Create a recipe using ONLY these ingredients (you may add basic pantry staples: salt, oil, water, common spices):
Available: \(req.ingredients.joined(separator: ", "))
Requirements:
- Servings: \(req.servings)
- Max cooking time: \(req.maxCookingMinutes) minutes
- Dietary: \(req.dietaryRestrictions.isEmpty ? "none" : req.dietaryRestrictions.joined(separator: ", "))
- Difficulty: \(req.difficulty)
Return JSON: {name, cookingTime, servings, ingredients: [{name, amount, unit}], steps: [{number, instruction, duration}], nutrition: {calories, protein, carbs, fat}}
"""
}
response_format: json_object is mandatory—parsing markdown-wrapped JSON in production isn't worth the risk.
Recipe Card UI
// Android Compose
@Composable
fun RecipeCard(recipe: Recipe) {
LazyColumn(
modifier = Modifier.fillMaxSize(),
contentPadding = PaddingValues(16.dp),
verticalArrangement = Arrangement.spacedBy(12.dp)
) {
item {
Text(recipe.name, style = MaterialTheme.typography.headlineSmall)

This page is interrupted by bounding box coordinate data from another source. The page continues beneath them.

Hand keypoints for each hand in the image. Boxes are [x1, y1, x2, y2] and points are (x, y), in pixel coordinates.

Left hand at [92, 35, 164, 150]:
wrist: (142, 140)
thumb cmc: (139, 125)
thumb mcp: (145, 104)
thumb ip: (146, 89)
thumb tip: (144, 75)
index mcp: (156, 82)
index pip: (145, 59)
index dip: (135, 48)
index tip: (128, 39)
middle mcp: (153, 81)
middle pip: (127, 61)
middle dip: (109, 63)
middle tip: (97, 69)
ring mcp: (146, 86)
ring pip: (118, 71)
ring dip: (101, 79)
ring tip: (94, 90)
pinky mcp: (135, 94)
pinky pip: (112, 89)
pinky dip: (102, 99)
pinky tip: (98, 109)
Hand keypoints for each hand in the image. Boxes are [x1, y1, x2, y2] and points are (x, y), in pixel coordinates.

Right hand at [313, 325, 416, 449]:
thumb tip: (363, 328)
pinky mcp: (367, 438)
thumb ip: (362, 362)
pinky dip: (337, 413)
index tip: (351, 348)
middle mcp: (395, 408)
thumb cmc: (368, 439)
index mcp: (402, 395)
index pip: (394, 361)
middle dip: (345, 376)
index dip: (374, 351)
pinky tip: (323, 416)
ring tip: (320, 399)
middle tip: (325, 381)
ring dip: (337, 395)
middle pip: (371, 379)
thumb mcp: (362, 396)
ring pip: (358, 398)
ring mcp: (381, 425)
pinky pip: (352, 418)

Row(horizontalArrangement = Arrangement.spacedBy(16.dp)) {
InfoChip(Icons.Default.Timer, "${recipe.cookingTime} min")
InfoChip(Icons.Default.People, "${recipe.servings} servings")

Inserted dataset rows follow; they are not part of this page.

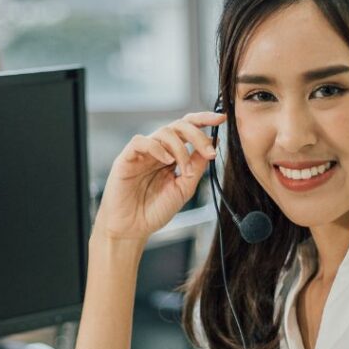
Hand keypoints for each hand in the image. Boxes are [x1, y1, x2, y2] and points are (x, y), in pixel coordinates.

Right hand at [92, 111, 223, 242]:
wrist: (132, 229)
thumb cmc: (154, 211)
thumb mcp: (184, 189)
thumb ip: (197, 167)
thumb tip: (213, 143)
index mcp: (171, 156)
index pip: (188, 130)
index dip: (204, 120)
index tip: (222, 119)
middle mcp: (158, 151)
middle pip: (178, 126)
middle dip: (197, 134)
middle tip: (209, 151)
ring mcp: (142, 154)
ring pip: (163, 132)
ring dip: (180, 148)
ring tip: (184, 169)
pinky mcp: (126, 158)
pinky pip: (140, 142)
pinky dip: (156, 148)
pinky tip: (166, 161)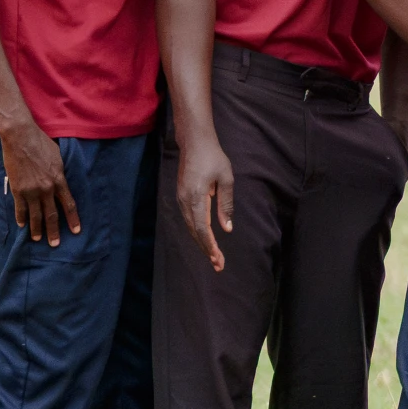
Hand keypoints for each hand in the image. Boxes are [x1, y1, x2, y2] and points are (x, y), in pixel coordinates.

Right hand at [0, 119, 79, 247]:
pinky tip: (22, 226)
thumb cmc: (42, 144)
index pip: (69, 204)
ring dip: (37, 229)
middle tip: (55, 244)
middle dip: (54, 231)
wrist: (21, 138)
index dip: (73, 219)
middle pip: (52, 214)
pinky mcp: (17, 188)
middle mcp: (46, 188)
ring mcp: (31, 190)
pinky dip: (21, 218)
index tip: (77, 231)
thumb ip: (61, 173)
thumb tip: (63, 183)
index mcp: (59, 180)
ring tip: (38, 239)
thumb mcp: (59, 158)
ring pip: (35, 215)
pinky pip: (19, 208)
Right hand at [172, 136, 235, 270]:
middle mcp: (185, 201)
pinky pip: (190, 220)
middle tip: (218, 265)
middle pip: (195, 232)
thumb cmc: (214, 158)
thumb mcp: (225, 180)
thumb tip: (226, 229)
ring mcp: (181, 200)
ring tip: (214, 257)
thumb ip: (226, 205)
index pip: (202, 229)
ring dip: (202, 243)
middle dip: (206, 249)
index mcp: (195, 198)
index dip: (210, 246)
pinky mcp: (182, 197)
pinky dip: (197, 232)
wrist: (194, 143)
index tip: (217, 259)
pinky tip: (206, 240)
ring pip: (191, 228)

InfoChip(Icons.Default.LocalFireDepartment, "${recipe.nutrition.calories} kcal")
}
}
item { Text("Ingredients", style = MaterialTheme.typography.titleMedium) }
items(recipe.ingredients) { ing ->
Text("• ${ing.amount} ${ing.unit} ${ing.name}")
}
item { Text("Instructions", style = MaterialTheme.typography.titleMedium) }
itemsIndexed(recipe.steps) { index, step ->
StepCard(number = index + 1, instruction = step.instruction, duration = step.duration)
}
}
}
Timers for Cooking Steps
Each step with specified duration should start a timer directly from the card. Not an AI feature, but what makes the assistant truly useful while cooking.
class StepTimerManager: ObservableObject {
@Published var activeTimers = [Int: TimeInterval]()
private var timers = [Int: Timer]()
func startTimer(for stepIndex: Int, duration: TimeInterval) {
activeTimers[stepIndex] = duration
timers[stepIndex] = Timer.scheduledTimer(withTimeInterval: 1.0, repeats: true) { [weak self] _ in
guard let self else { return }
if let remaining = self.activeTimers[stepIndex], remaining > 0 {
self.activeTimers[stepIndex] = remaining - 1
} else {
self.timers[stepIndex]?.invalidate()
self.notifyStepComplete(stepIndex)
}
}
}
private func notifyStepComplete(_ step: Int) {
let content = UNMutableNotificationContent()
content.title = "Step \(step + 1) complete"
content.sound = .default
UNUserNotificationCenter.current().add(
UNNotificationRequest(identifier: "step-\(step)", content: content, trigger: nil)
)
}
}
Saving and Personalization
Recipes the user saves and cooks form a preference profile. On next request, add "Previously liked: [list]" to the prompt—this improves relevance without fine-tuning.
Store recipes: SwiftData (iOS 17+) or Core Data—JSON-serialize recipe structure. On Android, use Room with TypeConverter for List<Ingredient> and List<Step>.
Timeline Estimates
Basic assistant (text input + recipe generation)—3–5 days. Full implementation with ingredient recognition from photos, step timers, preference profile, and offline storage—3–4 weeks.